刻薄傲慢以及那張毒辣的嘴,不知逼退了多少想靠近的人,可內心深處,真的就那麼想?

“對了。”

腳步駐足,鞋尖微轉,顧長摯側身把撿來的手機遞給陳遇安,語氣平常,聽不出一絲異樣,“那個女人的,還給她。”

說罷,重新進入宴廳。

陳遇安鬆了口氣。

他低眉看了眼手機,納悶的沉思,麥穗兒的?

不對。

麥穗兒的?

霍然睜大眼,陳遇安緊張的凜目,什麼意思?

方才兩人在一起?那是正常之前還是正常之後?

手心不自覺用力,許是摁到按鍵,屏幕霎時炫亮。

陳遇安心不在焉的隨手輸了幾個“1”,解鎖了……

多心大的姑娘啊!

搖頭,陳遇安可沒窺探人隱私的癖好,而且她這麼敢,想必沒啥見不得人的東西。

方要鎖屏,視線略過開啟的錄音設備,他神色陡然一變。

結束錄音,播放。

略嘈雜的一段前奏後,熟悉卻又陌生的聲音乍時闖入耳內。

不可置信的握著手機貼近耳朵,陳遇安眼中的詫異和愕然濃鬱得幾乎要滲出來……

“手裏還剩什麼?”

“狡猾的喵喵!”

“我把好吃的都給你,我的也給你,你留下來陪我好不好?”

顧長摯?

他從沒聽他在那種狀態下說過話。

錄音還在播放。

陳遇安艱難的滾了滾喉嚨口,從前不是不曾主動治療過。

他之所以與顧長摯能走近,亦是機緣巧合下得知了他的秘密,那時二人都在國外留學,他家境一般,是窮學生。
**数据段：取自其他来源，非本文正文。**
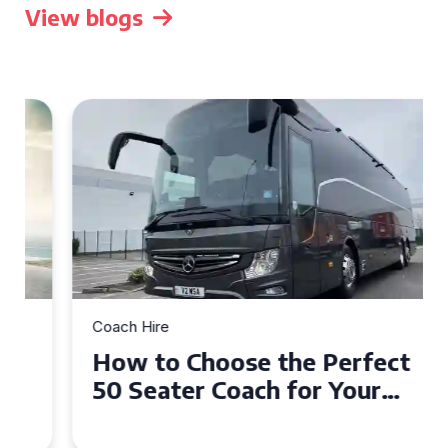
View blogs
Coach Hire
How to Choose the Perfect
50 Seater Coach for Your
Event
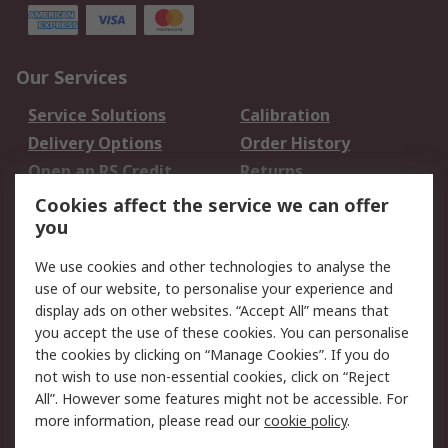
Our Services
Service Solutions
Calibration
Delivery Options
Order History
Open an RS Credit
Returns
Account
Cookies affect the service we can offer
Scheduled Orders
DesignSpark
you
We use cookies and other technologies to analyse the
Legal
use of our website, to personalise your experience and
Cookie Policy
Email Security
display ads on other websites. “Accept All” means that
you accept the use of these cookies. You can personalise
Privacy Policy -
Website Terms
the cookies by clicking on “Manage Cookies”. If you do
Updated
not wish to use non-essential cookies, click on “Reject
Terms and Conditions
All”. However some features might not be accessible. For
of Sale
more information, please read our
cookie policy
.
顧長摯忌憚他,防備他,後來,索性將他攬入麾下。

如此處著,長久以來,竟也詭異的有了幾分情誼。

人是能感知善惡與真假的生物。

顧長摯除開糟糕的性子,作為朋友,並不可怕。

其實隻要掌握他的喜惡習慣,有時甚至會覺得這個人很可笑,譬如他總愛故意吊著你胃口,高貴冷豔,等你索然無趣了,他偏高貴冷豔的湊過來,一本正經大發慈悲的告訴你因果。

沒錯,就是這麼可笑!

錄音裏安靜了許久。

一直到顧長摯嗤笑聲響起……

他必是不知有這段錄音的存在。

垂下手,陳遇安站在台階下,仿若入定般。

第一次治療是在十年前。

中文名叫“易玄”的美國心理博士接手,他表示對這個新穎的案例很感興趣,對顧長摯煞是殷勤,隔三岔五鼓動他接受治療。

暴躁了段時日後,顧長摯在他勸說下猶豫的頷首應下。

但結果很慘烈。

為期一個月,每周兩次,顧長摯在黑暗中沒有開過口。

他躲在可以隱蔽身體的任何角落,縮成一團,雙眼無神的睜著,無論用什麼語氣引領,皆是沉默以對。

深度催眠亦同樣失敗。

他的定力簡直讓易博士驚歎淚流!

第二次治療,來自易博士閉關數年後的誠意邀請。

他拍著胸脯跟他保證一定成功,讓他定要好好勸顧長摯就範,他勸了,他們都信了,會成功吧!

然而並沒有!

或許正是這些失敗,讓顧長摯徹底放棄。

日複一日,年複一年,早出晚歸,死死掐著太陽落山的點兒。